(Saved data entries)
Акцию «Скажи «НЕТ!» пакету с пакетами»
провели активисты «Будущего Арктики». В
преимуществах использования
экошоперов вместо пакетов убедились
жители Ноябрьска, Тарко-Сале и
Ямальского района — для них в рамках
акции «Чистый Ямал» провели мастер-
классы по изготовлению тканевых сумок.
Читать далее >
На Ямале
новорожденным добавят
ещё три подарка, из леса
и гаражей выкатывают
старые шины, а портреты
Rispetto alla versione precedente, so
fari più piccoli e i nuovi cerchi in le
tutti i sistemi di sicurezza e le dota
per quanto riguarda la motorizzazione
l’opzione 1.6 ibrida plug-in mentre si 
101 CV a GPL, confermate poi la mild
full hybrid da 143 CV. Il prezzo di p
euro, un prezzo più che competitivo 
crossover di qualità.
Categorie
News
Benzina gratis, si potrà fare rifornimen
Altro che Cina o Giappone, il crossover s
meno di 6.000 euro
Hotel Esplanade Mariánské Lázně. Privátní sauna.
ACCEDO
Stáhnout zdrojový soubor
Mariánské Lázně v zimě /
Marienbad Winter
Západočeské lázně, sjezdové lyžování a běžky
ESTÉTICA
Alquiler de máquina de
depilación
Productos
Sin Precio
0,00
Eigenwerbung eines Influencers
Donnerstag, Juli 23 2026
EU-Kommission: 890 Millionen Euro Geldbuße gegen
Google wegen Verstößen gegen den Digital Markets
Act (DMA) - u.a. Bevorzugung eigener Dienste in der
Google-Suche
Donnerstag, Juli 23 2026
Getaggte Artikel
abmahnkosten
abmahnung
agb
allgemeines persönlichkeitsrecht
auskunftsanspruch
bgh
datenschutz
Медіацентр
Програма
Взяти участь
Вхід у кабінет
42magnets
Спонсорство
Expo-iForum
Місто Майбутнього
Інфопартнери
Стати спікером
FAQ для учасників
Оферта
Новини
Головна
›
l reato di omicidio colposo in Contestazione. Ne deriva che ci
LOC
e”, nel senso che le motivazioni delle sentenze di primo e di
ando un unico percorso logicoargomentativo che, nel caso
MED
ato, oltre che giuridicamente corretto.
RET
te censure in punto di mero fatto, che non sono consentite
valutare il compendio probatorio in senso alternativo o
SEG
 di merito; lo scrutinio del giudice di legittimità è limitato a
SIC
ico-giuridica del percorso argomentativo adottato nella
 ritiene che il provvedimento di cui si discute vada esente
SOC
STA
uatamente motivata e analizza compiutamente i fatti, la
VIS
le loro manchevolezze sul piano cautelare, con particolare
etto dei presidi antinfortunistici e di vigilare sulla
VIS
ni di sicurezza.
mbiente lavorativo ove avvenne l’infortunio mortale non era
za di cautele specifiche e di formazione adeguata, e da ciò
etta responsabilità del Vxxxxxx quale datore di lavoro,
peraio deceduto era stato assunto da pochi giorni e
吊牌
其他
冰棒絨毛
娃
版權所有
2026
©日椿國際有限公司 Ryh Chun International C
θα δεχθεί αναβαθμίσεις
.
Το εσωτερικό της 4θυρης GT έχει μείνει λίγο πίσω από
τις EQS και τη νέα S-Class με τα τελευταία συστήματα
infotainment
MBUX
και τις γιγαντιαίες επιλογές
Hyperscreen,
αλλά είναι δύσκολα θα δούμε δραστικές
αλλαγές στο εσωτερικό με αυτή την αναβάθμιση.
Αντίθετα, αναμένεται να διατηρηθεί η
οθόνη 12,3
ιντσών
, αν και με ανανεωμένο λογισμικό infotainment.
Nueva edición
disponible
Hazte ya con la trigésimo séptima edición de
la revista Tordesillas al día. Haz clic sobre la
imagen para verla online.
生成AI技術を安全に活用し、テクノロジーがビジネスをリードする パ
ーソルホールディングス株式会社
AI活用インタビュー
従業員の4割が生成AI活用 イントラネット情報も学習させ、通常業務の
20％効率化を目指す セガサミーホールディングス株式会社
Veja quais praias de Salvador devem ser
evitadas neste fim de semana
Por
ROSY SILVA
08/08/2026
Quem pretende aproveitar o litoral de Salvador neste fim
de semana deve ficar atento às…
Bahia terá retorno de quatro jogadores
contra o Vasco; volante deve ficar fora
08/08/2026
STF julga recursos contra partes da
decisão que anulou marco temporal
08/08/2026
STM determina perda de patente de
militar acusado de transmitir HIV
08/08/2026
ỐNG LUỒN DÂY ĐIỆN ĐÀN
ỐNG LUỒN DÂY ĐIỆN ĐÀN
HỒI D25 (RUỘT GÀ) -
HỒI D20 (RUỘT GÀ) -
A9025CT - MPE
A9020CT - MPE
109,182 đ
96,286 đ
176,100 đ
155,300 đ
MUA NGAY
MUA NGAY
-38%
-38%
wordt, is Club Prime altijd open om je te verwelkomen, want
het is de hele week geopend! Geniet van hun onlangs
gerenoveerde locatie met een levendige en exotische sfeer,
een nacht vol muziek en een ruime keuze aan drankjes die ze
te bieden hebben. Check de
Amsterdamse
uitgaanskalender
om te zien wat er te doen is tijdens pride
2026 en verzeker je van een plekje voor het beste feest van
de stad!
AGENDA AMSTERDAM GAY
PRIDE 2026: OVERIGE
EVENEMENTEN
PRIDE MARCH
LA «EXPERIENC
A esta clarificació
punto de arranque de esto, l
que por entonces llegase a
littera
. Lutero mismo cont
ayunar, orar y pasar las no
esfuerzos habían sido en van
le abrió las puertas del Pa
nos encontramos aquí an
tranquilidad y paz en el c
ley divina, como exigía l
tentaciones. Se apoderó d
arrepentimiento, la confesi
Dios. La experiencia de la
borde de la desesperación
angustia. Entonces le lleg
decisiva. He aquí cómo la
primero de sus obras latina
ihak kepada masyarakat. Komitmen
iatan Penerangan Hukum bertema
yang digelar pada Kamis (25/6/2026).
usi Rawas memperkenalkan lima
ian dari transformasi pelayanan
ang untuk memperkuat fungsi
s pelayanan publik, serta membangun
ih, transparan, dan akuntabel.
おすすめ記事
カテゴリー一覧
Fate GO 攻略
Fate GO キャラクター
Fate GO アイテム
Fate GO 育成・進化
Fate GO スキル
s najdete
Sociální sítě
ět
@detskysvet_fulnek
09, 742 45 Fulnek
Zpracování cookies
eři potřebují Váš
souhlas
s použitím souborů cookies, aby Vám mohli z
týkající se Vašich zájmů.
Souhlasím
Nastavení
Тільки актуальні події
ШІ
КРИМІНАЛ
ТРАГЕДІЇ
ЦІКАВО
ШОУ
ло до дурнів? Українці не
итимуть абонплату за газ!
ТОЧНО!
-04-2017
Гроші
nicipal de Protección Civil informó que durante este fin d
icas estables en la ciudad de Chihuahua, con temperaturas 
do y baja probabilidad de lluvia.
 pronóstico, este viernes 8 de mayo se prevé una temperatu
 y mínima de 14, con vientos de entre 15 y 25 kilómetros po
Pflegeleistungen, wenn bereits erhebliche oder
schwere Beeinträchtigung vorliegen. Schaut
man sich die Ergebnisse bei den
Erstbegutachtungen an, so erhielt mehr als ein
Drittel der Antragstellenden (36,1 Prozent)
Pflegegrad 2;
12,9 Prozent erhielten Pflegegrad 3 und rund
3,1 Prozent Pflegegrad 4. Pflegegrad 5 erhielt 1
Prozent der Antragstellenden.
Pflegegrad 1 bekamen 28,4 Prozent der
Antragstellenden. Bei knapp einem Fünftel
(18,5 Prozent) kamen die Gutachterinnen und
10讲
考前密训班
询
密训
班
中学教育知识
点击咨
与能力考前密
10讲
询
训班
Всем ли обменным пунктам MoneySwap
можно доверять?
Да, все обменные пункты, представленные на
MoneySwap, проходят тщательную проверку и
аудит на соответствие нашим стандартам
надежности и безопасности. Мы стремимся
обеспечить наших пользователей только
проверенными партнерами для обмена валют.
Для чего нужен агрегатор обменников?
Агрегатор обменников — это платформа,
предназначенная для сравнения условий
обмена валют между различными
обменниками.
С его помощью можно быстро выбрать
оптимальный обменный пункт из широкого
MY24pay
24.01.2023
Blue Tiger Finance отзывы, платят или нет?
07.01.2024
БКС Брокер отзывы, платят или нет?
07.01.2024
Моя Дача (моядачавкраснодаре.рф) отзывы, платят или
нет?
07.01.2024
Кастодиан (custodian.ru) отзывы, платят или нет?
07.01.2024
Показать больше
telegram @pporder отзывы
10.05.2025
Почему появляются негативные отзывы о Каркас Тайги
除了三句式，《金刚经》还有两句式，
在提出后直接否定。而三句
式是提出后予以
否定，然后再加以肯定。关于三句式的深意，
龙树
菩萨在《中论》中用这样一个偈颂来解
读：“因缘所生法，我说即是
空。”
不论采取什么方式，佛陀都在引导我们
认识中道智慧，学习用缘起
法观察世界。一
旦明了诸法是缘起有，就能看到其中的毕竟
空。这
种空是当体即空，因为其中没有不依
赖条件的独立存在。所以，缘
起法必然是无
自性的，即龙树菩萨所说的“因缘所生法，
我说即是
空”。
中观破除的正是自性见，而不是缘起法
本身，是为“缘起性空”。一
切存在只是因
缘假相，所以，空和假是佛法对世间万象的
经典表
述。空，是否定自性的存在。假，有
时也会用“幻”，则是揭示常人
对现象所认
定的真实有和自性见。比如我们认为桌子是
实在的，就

_What is being asked:_ Output the lines above without any changes, starting with the first line and ending after the line that contains "Rispetto alla versione precedente, so".

_Answer to this task:_
Акцию «Скажи «НЕТ!» пакету с пакетами»
провели активисты «Будущего Арктики». В
преимуществах использования
экошоперов вместо пакетов убедились
жители Ноябрьска, Тарко-Сале и
Ямальского района — для них в рамках
акции «Чистый Ямал» провели мастер-
классы по изготовлению тканевых сумок.
Читать далее >
На Ямале
новорожденным добавят
ещё три подарка, из леса
и гаражей выкатывают
старые шины, а портреты
Rispetto alla versione precedente, so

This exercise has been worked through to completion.